Another paper3 reports that PPARgamma ligands are potent inhibitors of angiogenesis, one possible factor in the anticancer effects of PPARgamma induction. In this paper, the authors report that human umbilical vein endothelial cells (HUVEC) express PPARgamma mRNA and protein and that activation of PPARgamma by certain ligands, including ciglitazone (a thiazolidinedione) dose-dependently suppresses HUVEC differentiation into tubelike structures that form early in blood vessel development. Moreover, the PPARgamma ligands also inhibited the proliferation of HUVEC in response to various growth factors. They even found that administration of the PPARgamma natural receptor ligand 15d-PGJ2 in rat cornea prevented vascular endothelial cell growth factor-induced angiogenesis.

It is not clear how activation of PPARgamma could cause all these effects, but even without this knowledge, it still may be useful in treatment. There is much less risk of cytotoxicity with the thiazolidinediones than with many conventional chemotherapeutic agents. However, they are by no means risk-free. Troglitazone itself was removed from the market due to liver toxicity (resulting from fatty accumulation in the liver), where a few patients even required liver transplants as a result.
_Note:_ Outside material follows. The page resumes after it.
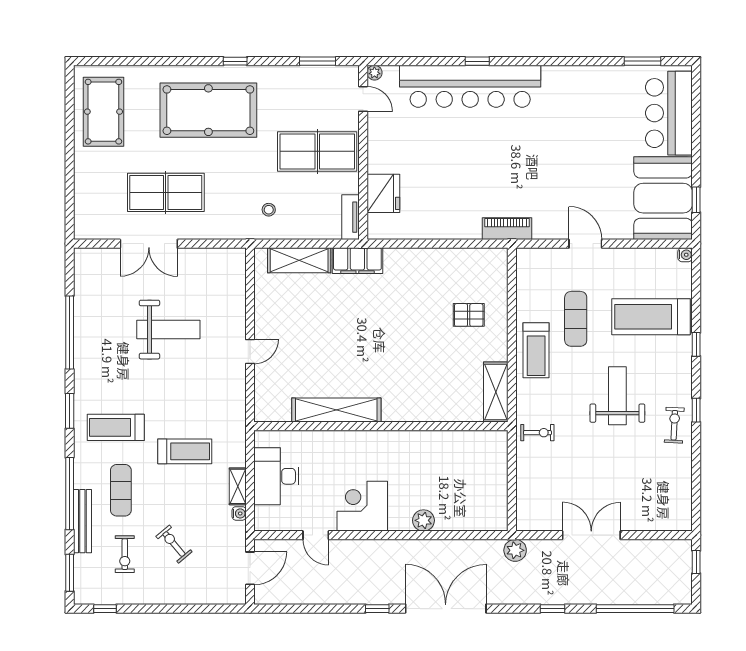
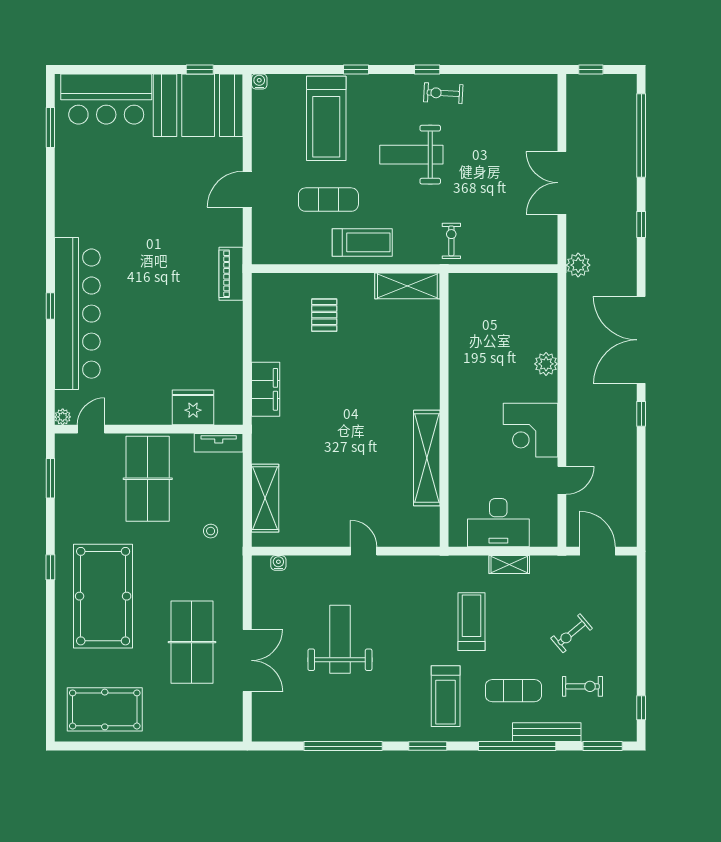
filing cabinet: (357, 261) -> (266, 389), moved
water cooler: (239, 513) -> (278, 563), moved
As PPARgamma activators increase adipogenesis (creation of fat cells), it improves insulin sensitivity but may also increase weight. In fact, there is a PPARgamma “paradox” in that both PPARgamma hyperactivity as a result of thiazolidinedione treatment and PPARgamma underactivity due to genetically induced insufficiency protect against obesity-induced insulin insensitivity, leading to the “somewhat perverse, but provocative inference that ‘normal’ amounts of PPARgamma activity, under certain circumstances, promote disease, and that both agonists and antagonists of PPARgamma could be clinically useful. In this regard PPARgamma could be viewed as a ‘thrifty gene,’ promoting fat storage to survive starvation … leading to disease when food is plentiful.”4 All of the potential consequences of fatty accumulation resulting from long-term use of potent activators of PPARgamma have yet to be discovered, but in the context of serious breast or prostate cancer, these considerations may be of less importance.

  1. Mueller et al. Terminal differentiation of human breast cancer through PPARgamma. Molec Cell 1:465-70 (1998).
  2. Kubota et al. Ligand for peroxisome proliferator-activated receptor gamma (troglitazone) has potent antitumor effect against human prostate cancer both in vitro and in vivo. Cancer Res 58:3344-52 (1998).
  3. Xin et al. Peroxisome proliferator-activated receptor gamma ligands are potent inhibitors of angiogenesis in vitro and in vivo. J Biol Chem 274(13):9116-21 (1999).
  4. Lowell. PPARgamma: an essential regulator of adipogenesis and modulator of fat cell function. Cell 99:239-42 (1999).